READING TEXT START
Same concepts, though

>b*b^(3/2) = b^(5/2)

I'm missing something. How does b*b^(3/2) = b^(5/2) ?

how can you be so wrong, yet so fucking sure of yourself?

Not specified user, but here's my path to this result. Sorry for shit handwriting

nice

b^1 = b^(2/2)
b^1 * b^(3/2) = b^(2/2) + b^(3/2) = b^(5/2)
2/2 + 3/2 = 5/2

and 3 minutes wasted

Also for whatever reason the image uploaded sideways, the fuck

we can picture b as b^(1) which can also be written as b^(2/2). The multiplication rule states that you add common base exponents. so b^(2/2) times b^(3/2) is the same as b^((3+2)/2) or more simply as b^(5/2)

>b*b^(3/2) = b^(5/2)

if we make the exponents equal in terms of their denominator, we can express:

b = b^(2/2) = b^1 = b

There for b^(2/2) + b^(3/2) = b^[(3+2)/2] = b^(5/2)

This would be much easier to explain with a pen and paper but I am lazy lol.

dawg u gotta FOIL the top part for a start. Don't do anything with the addition, gotta multiply first or u gonna have bad time.

>There for b^(2/2) + b^(3/2) = b^[(3+2)/2] = b^(5/2)
b^(2/2)*b^(3/2) = B^(5/2)
not in addition.

You can simplify the inside of the parentheses meaning you do not have to foil.

why b*b^(2/3) go into b^(5/2)

what app is that?
READING TEXT END
DATASET EXCERPTS START
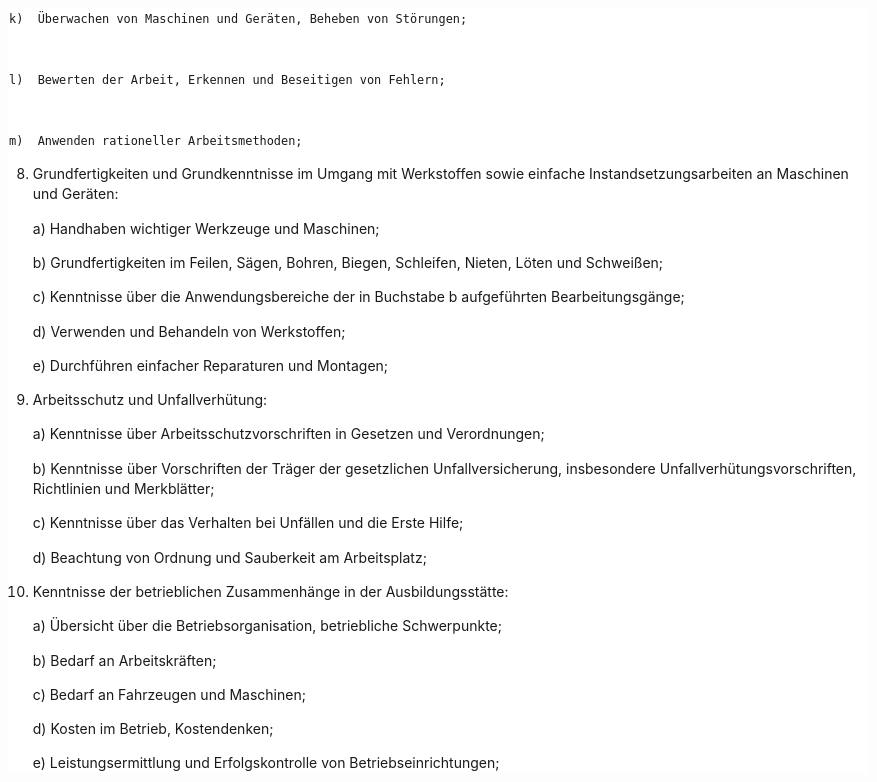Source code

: 
    k)  Überwachen von Maschinen und Geräten, Beheben von Störungen;


    l)  Bewerten der Arbeit, Erkennen und Beseitigen von Fehlern;


    m)  Anwenden rationeller Arbeitsmethoden;





8.  Grundfertigkeiten und Grundkenntnisse im Umgang mit Werkstoffen sowie
    einfache Instandsetzungsarbeiten an Maschinen und Geräten:

    a)  Handhaben wichtiger Werkzeuge und Maschinen;


    b)  Grundfertigkeiten im Feilen, Sägen, Bohren, Biegen, Schleifen, Nieten,
        Löten und Schweißen;


    c)  Kenntnisse über die Anwendungsbereiche der in Buchstabe b aufgeführten
        Bearbeitungsgänge;


    d)  Verwenden und Behandeln von Werkstoffen;


    e)  Durchführen einfacher Reparaturen und Montagen;





9.  Arbeitsschutz und Unfallverhütung:

    a)  Kenntnisse über Arbeitsschutzvorschriften in Gesetzen und
        Verordnungen;


    b)  Kenntnisse über Vorschriften der Träger der gesetzlichen
        Unfallversicherung, insbesondere Unfallverhütungsvorschriften,
        Richtlinien und Merkblätter;


    c)  Kenntnisse über das Verhalten bei Unfällen und die Erste Hilfe;


    d)  Beachtung von Ordnung und Sauberkeit am Arbeitsplatz;





10. Kenntnisse der betrieblichen Zusammenhänge in der Ausbildungsstätte:

    a)  Übersicht über die Betriebsorganisation, betriebliche Schwerpunkte;


    b)  Bedarf an Arbeitskräften;


    c)  Bedarf an Fahrzeugen und Maschinen;


    d)  Kosten im Betrieb, Kostendenken;


    e)  Leistungsermittlung und Erfolgskontrolle von Betriebseinrichtungen;
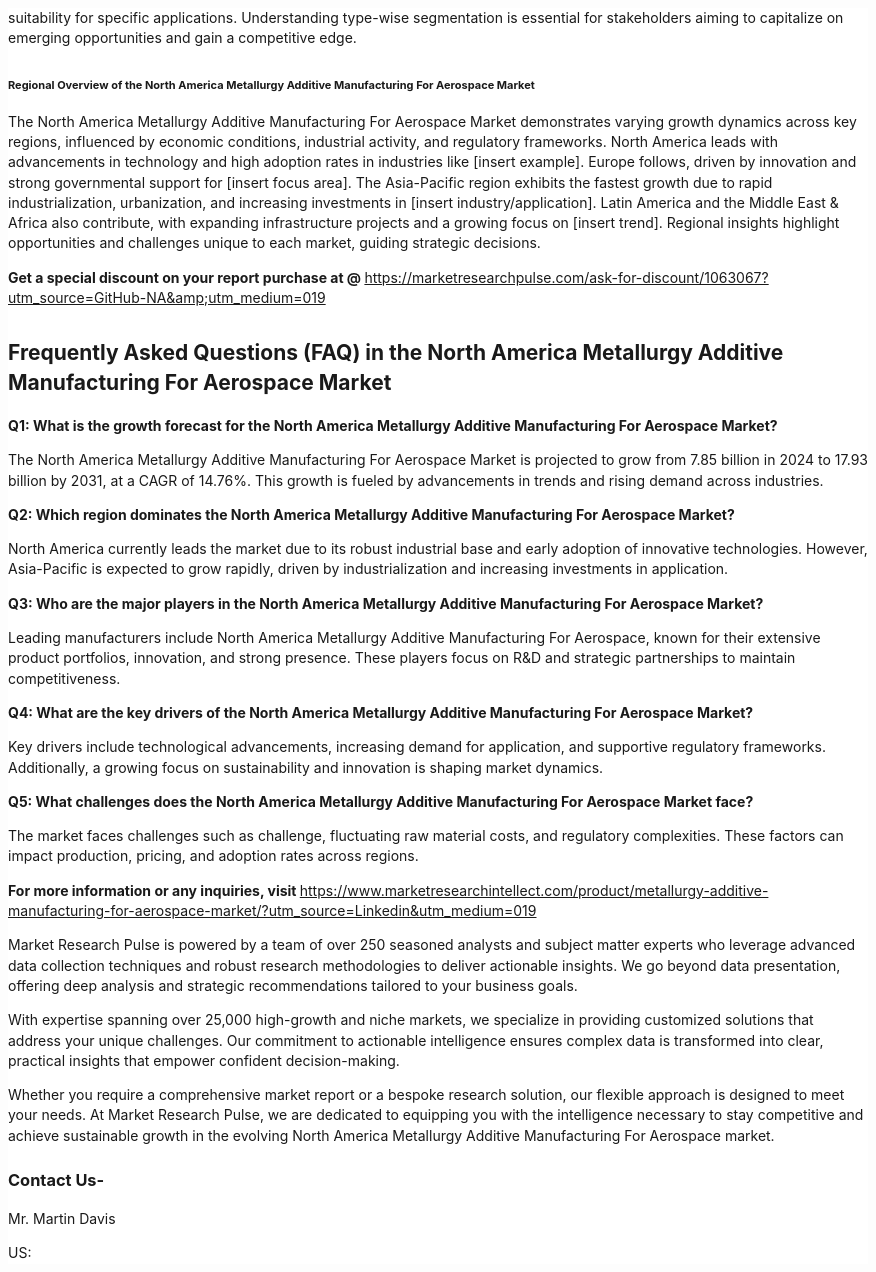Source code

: suitability for specific applications. Understanding type-wise segmentation is essential for stakeholders aiming to capitalize on emerging opportunities and gain a competitive edge.</p></div></div></div></div><h3><span style="font-size: 11px;">Regional Overview of the North America Metallurgy Additive Manufacturing For Aerospace Market</span></h3><div class="flex max-w-full flex-col flex-grow"><div class="min-h-8 text-message flex w-full flex-col items-end gap-2 whitespace-normal break-words [.text-message+&amp;]:mt-5" dir="auto" data-message-author-role="assistant" data-message-id="e9038762-ce64-4e30-91c9-9bd413514231" data-message-model-slug="gpt-4o-mini"><div class="flex w-full flex-col gap-1 empty:hidden first:pt-[3px]"><div class="markdown prose w-full break-words dark:prose-invert light"><p>The North America Metallurgy Additive Manufacturing For Aerospace Market demonstrates varying growth dynamics across key regions, influenced by economic conditions, industrial activity, and regulatory frameworks. North America leads with advancements in technology and high adoption rates in industries like [insert example]. Europe follows, driven by innovation and strong governmental support for [insert focus area]. The Asia-Pacific region exhibits the fastest growth due to rapid industrialization, urbanization, and increasing investments in [insert industry/application]. Latin America and the Middle East &amp; Africa also contribute, with expanding infrastructure projects and a growing focus on [insert trend]. Regional insights highlight opportunities and challenges unique to each market, guiding strategic decisions.</p></div></div></div></div><p><strong>Get a special discount on your report purchase at @ </strong><a href="https://marketresearchpulse.com/ask-for-discount/1063067?utm_source=GitHub-NA&amp;utm_medium=019">https://marketresearchpulse.com/ask-for-discount/1063067?utm_source=GitHub-NA&amp;utm_medium=019</a></p><h2>Frequently Asked Questions (FAQ) in the North America Metallurgy Additive Manufacturing For Aerospace Market</h2><p><strong>Q1: What is the growth forecast for the North America Metallurgy Additive Manufacturing For Aerospace Market?</strong></p><p>The North America Metallurgy Additive Manufacturing For Aerospace Market is projected to grow from 7.85 billion in 2024 to 17.93 billion by 2031, at a CAGR of 14.76%. This growth is fueled by advancements in trends and rising demand across industries.</p><p><strong>Q2: Which region dominates the North America Metallurgy Additive Manufacturing For Aerospace Market?</strong></p><p>North America currently leads the market due to its robust industrial base and early adoption of innovative technologies. However, Asia-Pacific is expected to grow rapidly, driven by industrialization and increasing investments in application.</p><p><strong>Q3: Who are the major players in the North America Metallurgy Additive Manufacturing For Aerospace Market?</strong></p><p>Leading manufacturers include North America Metallurgy Additive Manufacturing For Aerospace, known for their extensive product portfolios, innovation, and strong presence. These players focus on R&amp;D and strategic partnerships to maintain competitiveness.</p><p><strong>Q4: What are the key drivers of the North America Metallurgy Additive Manufacturing For Aerospace Market?</strong></p><p>Key drivers include technological advancements, increasing demand for application, and supportive regulatory frameworks. Additionally, a growing focus on sustainability and innovation is shaping market dynamics.</p><p><strong>Q5: What challenges does the North America Metallurgy Additive Manufacturing For Aerospace Market face?</strong></p><p>The market faces challenges such as challenge, fluctuating raw material costs, and regulatory complexities. These factors can impact production, pricing, and adoption rates across regions.</p><p><strong>For more information or any inquiries, visit&nbsp;</strong><a href="https://www.marketresearchintellect.com/product/metallurgy-additive-manufacturing-for-aerospace-market/?utm_source=Linkedin&utm_medium=019">https://www.marketresearchintellect.com/product/metallurgy-additive-manufacturing-for-aerospace-market/?utm_source=Linkedin&utm_medium=019</a></p><p>Market Research Pulse is powered by a team of over 250 seasoned analysts and subject matter experts who leverage advanced data collection techniques and robust research methodologies to deliver actionable insights. We go beyond data presentation, offering deep analysis and strategic recommendations tailored to your business goals.</p><p>With expertise spanning over 25,000 high-growth and niche markets, we specialize in providing customized solutions that address your unique challenges. Our commitment to actionable intelligence ensures complex data is transformed into clear, practical insights that empower confident decision-making.</p><p>Whether you require a comprehensive market report or a bespoke research solution, our flexible approach is designed to meet your needs. At Market Research Pulse, we are dedicated to equipping you with the intelligence necessary to stay competitive and achieve sustainable growth in the evolving North America Metallurgy Additive Manufacturing For Aerospace market.</p><h3><strong>Contact Us-</strong></h3><p>Mr. Martin Davis</p><p>US: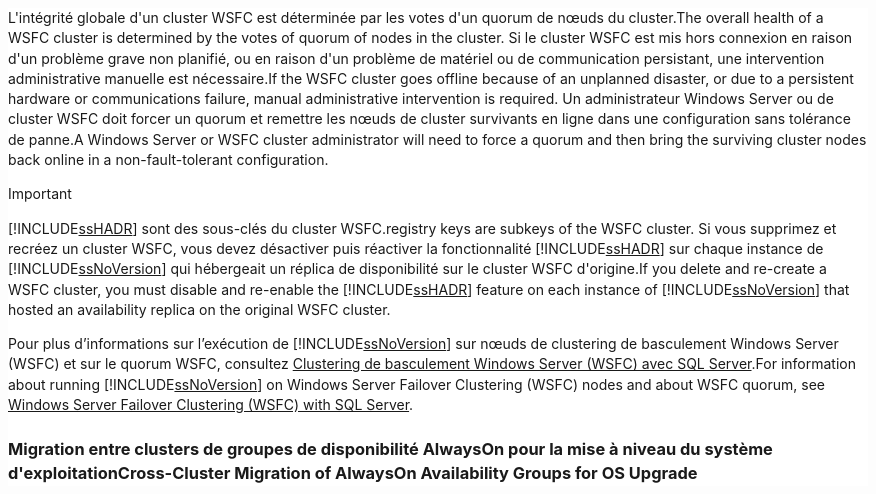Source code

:  <span data-ttu-id="adecb-117">L'intégrité globale d'un cluster WSFC est déterminée par les votes d'un quorum de nœuds du cluster.</span><span class="sxs-lookup"><span data-stu-id="adecb-117">The overall health of a WSFC cluster is determined by the votes of quorum of nodes in the cluster.</span></span> <span data-ttu-id="adecb-118">Si le cluster WSFC est mis hors connexion en raison d'un problème grave non planifié, ou en raison d'un problème de matériel ou de communication persistant, une intervention administrative manuelle est nécessaire.</span><span class="sxs-lookup"><span data-stu-id="adecb-118">If the WSFC cluster goes offline because of an unplanned disaster, or due to a persistent hardware or communications failure, manual administrative intervention is required.</span></span> <span data-ttu-id="adecb-119">Un administrateur Windows Server ou de cluster WSFC doit forcer un quorum et remettre les nœuds de cluster survivants en ligne dans une configuration sans tolérance de panne.</span><span class="sxs-lookup"><span data-stu-id="adecb-119">A Windows Server or WSFC cluster administrator will need to force a quorum and then bring the surviving cluster nodes back online in a non-fault-tolerant configuration.</span></span>  
  
> [!IMPORTANT]  
>  [!INCLUDE[ssHADR](../../../includes/sshadr-md.md)] <span data-ttu-id="adecb-120">sont des sous-clés du cluster WSFC.</span><span class="sxs-lookup"><span data-stu-id="adecb-120">registry keys are subkeys of the WSFC cluster.</span></span> <span data-ttu-id="adecb-121">Si vous supprimez et recréez un cluster WSFC, vous devez désactiver puis réactiver la fonctionnalité [!INCLUDE[ssHADR](../../../includes/sshadr-md.md)] sur chaque instance de [!INCLUDE[ssNoVersion](../../../includes/ssnoversion-md.md)] qui hébergeait un réplica de disponibilité sur le cluster WSFC d'origine.</span><span class="sxs-lookup"><span data-stu-id="adecb-121">If you delete and re-create a WSFC cluster, you must disable and re-enable the [!INCLUDE[ssHADR](../../../includes/sshadr-md.md)] feature on each instance of [!INCLUDE[ssNoVersion](../../../includes/ssnoversion-md.md)] that hosted an availability replica on the original WSFC cluster.</span></span>  
  
 <span data-ttu-id="adecb-122">Pour plus d’informations sur l’exécution de [!INCLUDE[ssNoVersion](../../../includes/ssnoversion-md.md)] sur nœuds de clustering de basculement Windows Server (WSFC) et sur le quorum WSFC, consultez [Clustering de basculement Windows Server &#40;WSFC&#41; avec SQL Server](../../../sql-server/failover-clusters/windows/windows-server-failover-clustering-wsfc-with-sql-server.md).</span><span class="sxs-lookup"><span data-stu-id="adecb-122">For information about running [!INCLUDE[ssNoVersion](../../../includes/ssnoversion-md.md)] on Windows Server Failover Clustering (WSFC) nodes and about WSFC quorum, see [Windows Server Failover Clustering &#40;WSFC&#41; with SQL Server](../../../sql-server/failover-clusters/windows/windows-server-failover-clustering-wsfc-with-sql-server.md).</span></span>  
  
### <a name="cross-cluster-migration-of-alwayson-availability-groups-for-os-upgrade"></a><span data-ttu-id="adecb-123">Migration entre clusters de groupes de disponibilité AlwaysOn pour la mise à niveau du système d'exploitation</span><span class="sxs-lookup"><span data-stu-id="adecb-123">Cross-Cluster Migration of AlwaysOn Availability Groups for OS Upgrade</span></span>  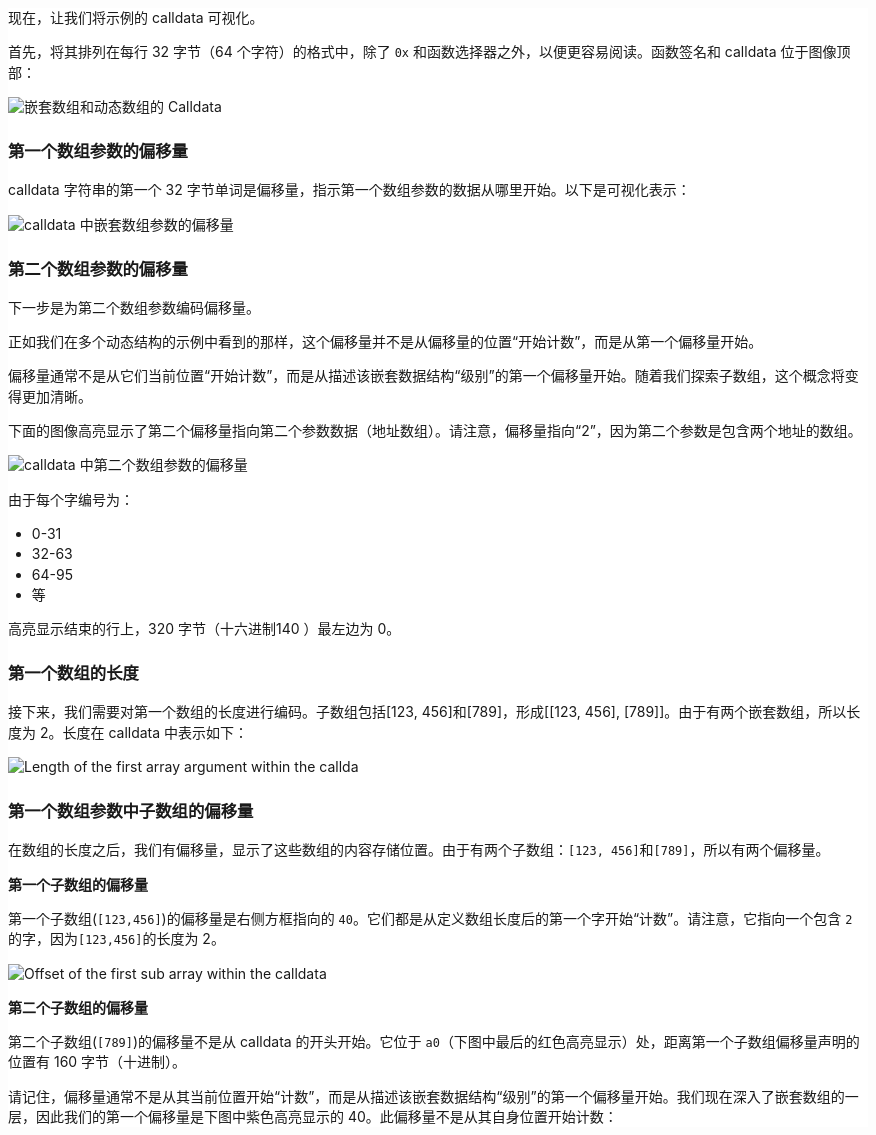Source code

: 
现在，让我们将示例的 calldata 可视化。

首先，将其排列在每行 32 字节（64 个字符）的格式中，除了 `0x` 和函数选择器之外，以便更容易阅读。函数签名和 calldata 位于图像顶部：

![嵌套数组和动态数组的 Calldata](https://img.learnblockchain.cn/pics/20240603203420.png)

### 第一个数组参数的偏移量

calldata 字符串的第一个 32 字节单词是偏移量，指示第一个数组参数的数据从哪里开始。以下是可视化表示：

![calldata 中嵌套数组参数的偏移量](https://img.learnblockchain.cn/pics/20240603203434.png)

### 第二个数组参数的偏移量

下一步是为第二个数组参数编码偏移量。

正如我们在多个动态结构的示例中看到的那样，这个偏移量并不是从偏移量的位置“开始计数”，而是从第一个偏移量开始。

偏移量通常不是从它们当前位置“开始计数”，而是从描述该嵌套数据结构“级别”的第一个偏移量开始。随着我们探索子数组，这个概念将变得更加清晰。

下面的图像高亮显示了第二个偏移量指向第二个参数数据（地址数组）。请注意，偏移量指向“2”，因为第二个参数是包含两个地址的数组。

![calldata 中第二个数组参数的偏移量](https://img.learnblockchain.cn/pics/20240603203445.png)

由于每个字编号为：

- 0-31
- 32-63
- 64-95
- 等

高亮显示结束的行上，320 字节（十六进制140 ）最左边为 0。

### 第一个数组的长度

接下来，我们需要对第一个数组的长度进行编码。子数组包括[123, 456]和[789]，形成[[123, 456], [789]]。由于有两个嵌套数组，所以长度为 2。长度在 calldata 中表示如下：

![Length of the first array argument within the callda](https://img.learnblockchain.cn/attachments/migrate/1717418815825)

### 第一个数组参数中子数组的偏移量

在数组的长度之后，我们有偏移量，显示了这些数组的内容存储位置。由于有两个子数组：`[123, 456]`和`[789]`，所以有两个偏移量。

**第一个子数组的偏移量**

第一个子数组(`[123,456]`)的偏移量是右侧方框指向的 `40`。它们都是从定义数组长度后的第一个字开始“计数”。请注意，它指向一个包含 `2` 的字，因为`[123,456]`的长度为 2。

![Offset of the first sub array within the calldata](https://img.learnblockchain.cn/attachments/migrate/1717418815824)

**第二个子数组的偏移量**

第二个子数组(`[789]`)的偏移量不是从 calldata 的开头开始。它位于 `a0`（下图中最后的红色高亮显示）处，距离第一个子数组偏移量声明的位置有 160 字节（十进制）。

请记住，偏移量通常不是从其当前位置开始“计数”，而是从描述该嵌套数据结构“级别”的第一个偏移量开始。我们现在深入了嵌套数组的一层，因此我们的第一个偏移量是下图中紫色高亮显示的 40。此偏移量不是从其自身位置开始计数：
DATASET EXCERPTS END
Return the full forum thread on exponents shown above, word for word and with nothing left out.

### TASK RESPONSE:
Same concepts, though

>b*b^(3/2) = b^(5/2)

I'm missing something. How does b*b^(3/2) = b^(5/2) ?

how can you be so wrong, yet so fucking sure of yourself?

Not specified user, but here's my path to this result. Sorry for shit handwriting

nice

b^1 = b^(2/2)
b^1 * b^(3/2) = b^(2/2) + b^(3/2) = b^(5/2)
2/2 + 3/2 = 5/2

and 3 minutes wasted

Also for whatever reason the image uploaded sideways, the fuck

we can picture b as b^(1) which can also be written as b^(2/2). The multiplication rule states that you add common base exponents. so b^(2/2) times b^(3/2) is the same as b^((3+2)/2) or more simply as b^(5/2)

>b*b^(3/2) = b^(5/2)

if we make the exponents equal in terms of their denominator, we can express:

b = b^(2/2) = b^1 = b

There for b^(2/2) + b^(3/2) = b^[(3+2)/2] = b^(5/2)

This would be much easier to explain with a pen and paper but I am lazy lol.

dawg u gotta FOIL the top part for a start. Don't do anything with the addition, gotta multiply first or u gonna have bad time.

>There for b^(2/2) + b^(3/2) = b^[(3+2)/2] = b^(5/2)
b^(2/2)*b^(3/2) = B^(5/2)
not in addition.

You can simplify the inside of the parentheses meaning you do not have to foil.

why b*b^(2/3) go into b^(5/2)

what app is that?